*** Supplied material Section Begins ***

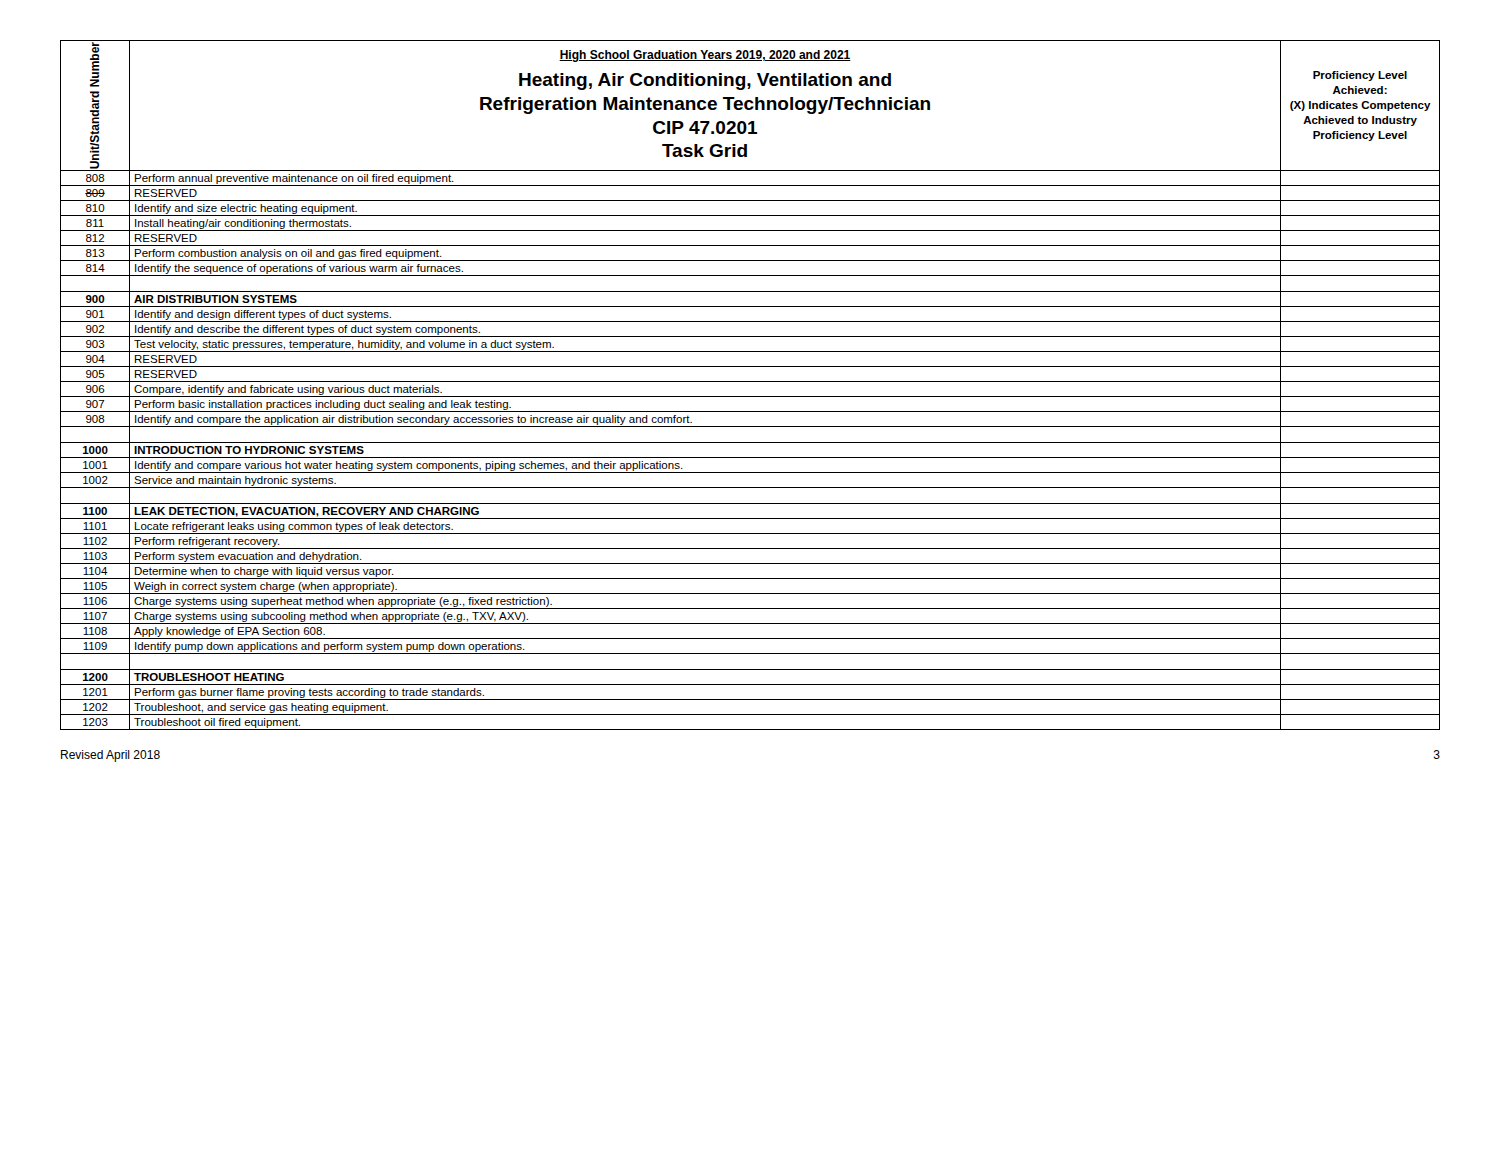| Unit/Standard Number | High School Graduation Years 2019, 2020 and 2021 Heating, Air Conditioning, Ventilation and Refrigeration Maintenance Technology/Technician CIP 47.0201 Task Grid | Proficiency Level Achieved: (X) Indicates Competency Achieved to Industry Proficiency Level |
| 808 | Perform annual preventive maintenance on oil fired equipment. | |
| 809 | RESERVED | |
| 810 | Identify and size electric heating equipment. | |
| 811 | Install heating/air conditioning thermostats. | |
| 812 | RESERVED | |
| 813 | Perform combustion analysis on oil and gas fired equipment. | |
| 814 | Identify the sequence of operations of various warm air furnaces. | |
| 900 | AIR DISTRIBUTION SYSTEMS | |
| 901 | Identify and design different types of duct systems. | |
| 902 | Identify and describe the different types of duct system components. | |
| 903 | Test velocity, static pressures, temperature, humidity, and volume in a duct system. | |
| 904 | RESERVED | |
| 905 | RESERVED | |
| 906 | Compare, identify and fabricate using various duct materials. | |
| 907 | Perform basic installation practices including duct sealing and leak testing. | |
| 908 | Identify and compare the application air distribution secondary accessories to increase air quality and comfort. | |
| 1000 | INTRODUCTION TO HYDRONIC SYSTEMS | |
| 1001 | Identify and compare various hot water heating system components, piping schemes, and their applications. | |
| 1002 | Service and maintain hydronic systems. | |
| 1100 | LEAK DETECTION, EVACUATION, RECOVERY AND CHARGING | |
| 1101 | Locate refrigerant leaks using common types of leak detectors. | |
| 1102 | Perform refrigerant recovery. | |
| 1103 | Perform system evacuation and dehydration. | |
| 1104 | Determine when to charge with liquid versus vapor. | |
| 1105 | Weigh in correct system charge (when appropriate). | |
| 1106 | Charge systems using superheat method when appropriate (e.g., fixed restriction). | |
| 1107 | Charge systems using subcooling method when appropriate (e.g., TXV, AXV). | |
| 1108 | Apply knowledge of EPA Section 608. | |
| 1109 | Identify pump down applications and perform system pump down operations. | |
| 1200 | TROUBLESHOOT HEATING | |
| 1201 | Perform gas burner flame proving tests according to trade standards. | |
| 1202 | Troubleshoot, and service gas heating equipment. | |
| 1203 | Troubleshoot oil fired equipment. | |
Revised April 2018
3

*** Supplied material Section Ends ***
*** Supplied material Section Begins ***

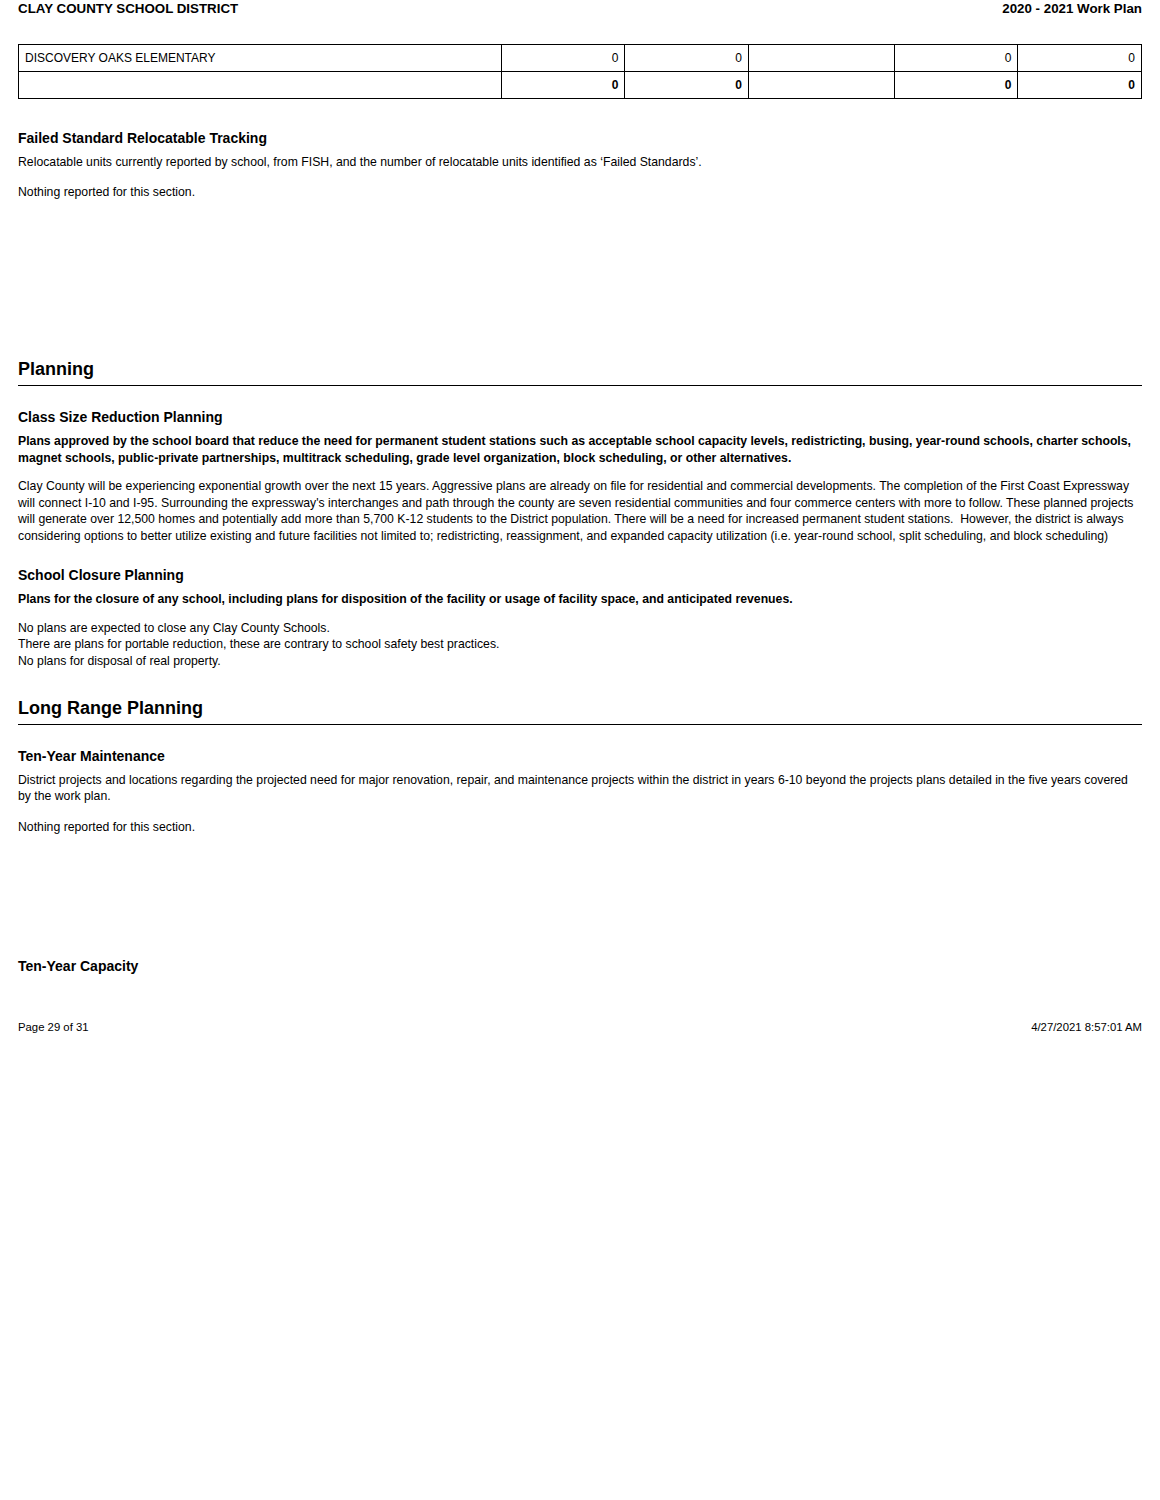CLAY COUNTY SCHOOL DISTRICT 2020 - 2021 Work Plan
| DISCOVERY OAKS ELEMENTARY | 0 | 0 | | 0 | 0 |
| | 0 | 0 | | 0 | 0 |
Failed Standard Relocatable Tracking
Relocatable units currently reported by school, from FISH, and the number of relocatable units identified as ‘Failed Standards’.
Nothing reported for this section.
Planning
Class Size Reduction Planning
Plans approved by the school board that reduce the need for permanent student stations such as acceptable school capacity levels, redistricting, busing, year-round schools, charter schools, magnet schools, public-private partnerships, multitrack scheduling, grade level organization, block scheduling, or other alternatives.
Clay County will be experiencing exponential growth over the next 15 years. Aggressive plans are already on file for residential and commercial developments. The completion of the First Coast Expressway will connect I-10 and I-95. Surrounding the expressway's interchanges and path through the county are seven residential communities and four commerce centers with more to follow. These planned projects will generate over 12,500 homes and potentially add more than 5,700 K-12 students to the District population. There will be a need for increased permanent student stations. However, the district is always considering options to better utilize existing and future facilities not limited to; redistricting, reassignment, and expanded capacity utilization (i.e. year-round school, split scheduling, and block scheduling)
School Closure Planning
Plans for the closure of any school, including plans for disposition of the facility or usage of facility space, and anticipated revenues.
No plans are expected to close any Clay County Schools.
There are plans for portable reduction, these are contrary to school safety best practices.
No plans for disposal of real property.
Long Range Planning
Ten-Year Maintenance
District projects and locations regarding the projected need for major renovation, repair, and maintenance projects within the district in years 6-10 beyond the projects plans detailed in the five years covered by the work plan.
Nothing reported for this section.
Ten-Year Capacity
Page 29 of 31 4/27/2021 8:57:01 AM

*** Supplied material Section Ends ***
*** Supplied material Section Begins ***

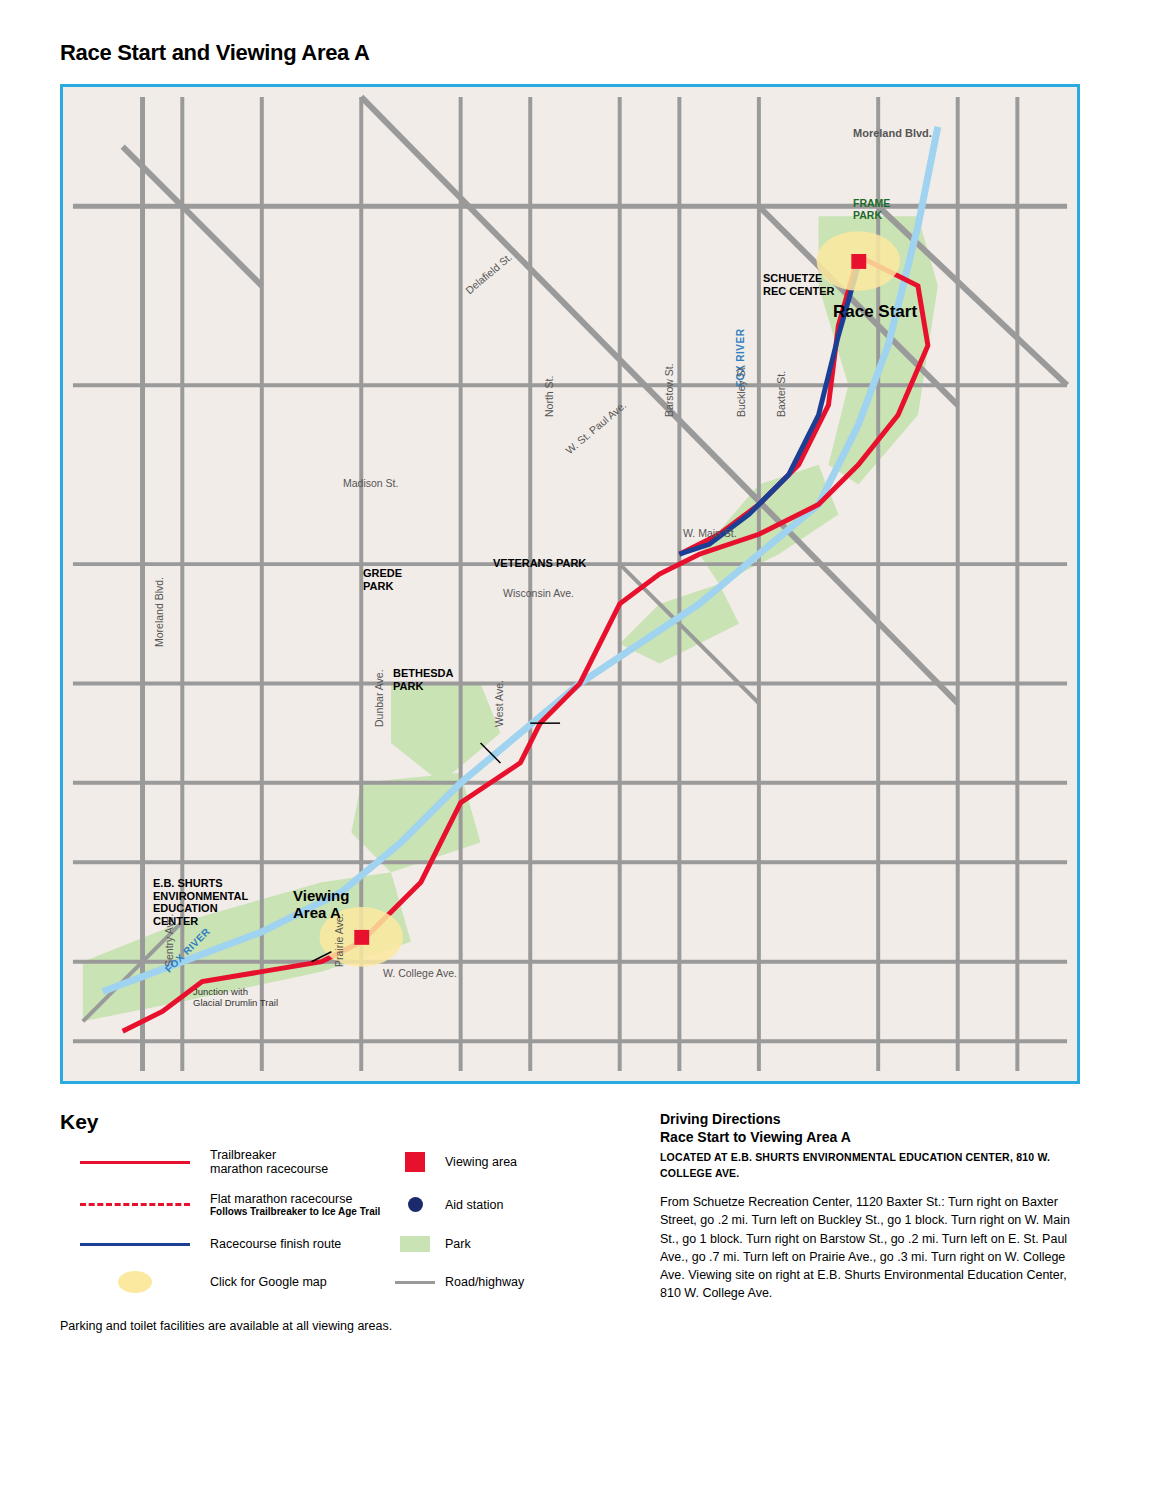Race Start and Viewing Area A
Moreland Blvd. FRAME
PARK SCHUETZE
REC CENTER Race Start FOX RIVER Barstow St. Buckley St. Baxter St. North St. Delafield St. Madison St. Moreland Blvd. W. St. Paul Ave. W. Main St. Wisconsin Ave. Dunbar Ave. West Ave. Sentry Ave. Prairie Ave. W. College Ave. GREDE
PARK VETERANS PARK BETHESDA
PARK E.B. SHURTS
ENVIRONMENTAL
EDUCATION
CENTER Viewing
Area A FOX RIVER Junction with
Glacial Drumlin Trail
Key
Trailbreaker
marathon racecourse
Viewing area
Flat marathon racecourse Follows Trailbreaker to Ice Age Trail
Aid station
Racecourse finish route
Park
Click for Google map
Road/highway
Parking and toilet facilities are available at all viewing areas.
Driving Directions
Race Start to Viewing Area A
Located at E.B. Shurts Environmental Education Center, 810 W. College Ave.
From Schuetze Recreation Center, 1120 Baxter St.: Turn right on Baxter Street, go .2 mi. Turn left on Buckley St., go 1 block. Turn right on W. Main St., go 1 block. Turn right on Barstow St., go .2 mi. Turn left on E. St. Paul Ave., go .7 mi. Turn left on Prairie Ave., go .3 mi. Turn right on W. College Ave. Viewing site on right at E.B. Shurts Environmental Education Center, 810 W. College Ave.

*** Supplied material Section Ends ***

From the records above, write out exactly the lines that begin at the line with "Proficiency Level |" and end at the line with "testing. | |". Pictures must not appear in the output.

| Unit/Standard Number | High School Graduation Years 2019, 2020 and 2021 Heating, Air Conditioning, Ventilation and Refrigeration Maintenance Technology/Technician CIP 47.0201 Task Grid | Proficiency Level Achieved: (X) Indicates Competency Achieved to Industry Proficiency Level |
| 808 | Perform annual preventive maintenance on oil fired equipment. | |
| 809 | RESERVED | |
| 810 | Identify and size electric heating equipment. | |
| 811 | Install heating/air conditioning thermostats. | |
| 812 | RESERVED | |
| 813 | Perform combustion analysis on oil and gas fired equipment. | |
| 814 | Identify the sequence of operations of various warm air furnaces. | |
| 900 | AIR DISTRIBUTION SYSTEMS | |
| 901 | Identify and design different types of duct systems. | |
| 902 | Identify and describe the different types of duct system components. | |
| 903 | Test velocity, static pressures, temperature, humidity, and volume in a duct system. | |
| 904 | RESERVED | |
| 905 | RESERVED | |
| 906 | Compare, identify and fabricate using various duct materials. | |
| 907 | Perform basic installation practices including duct sealing and leak testing. | |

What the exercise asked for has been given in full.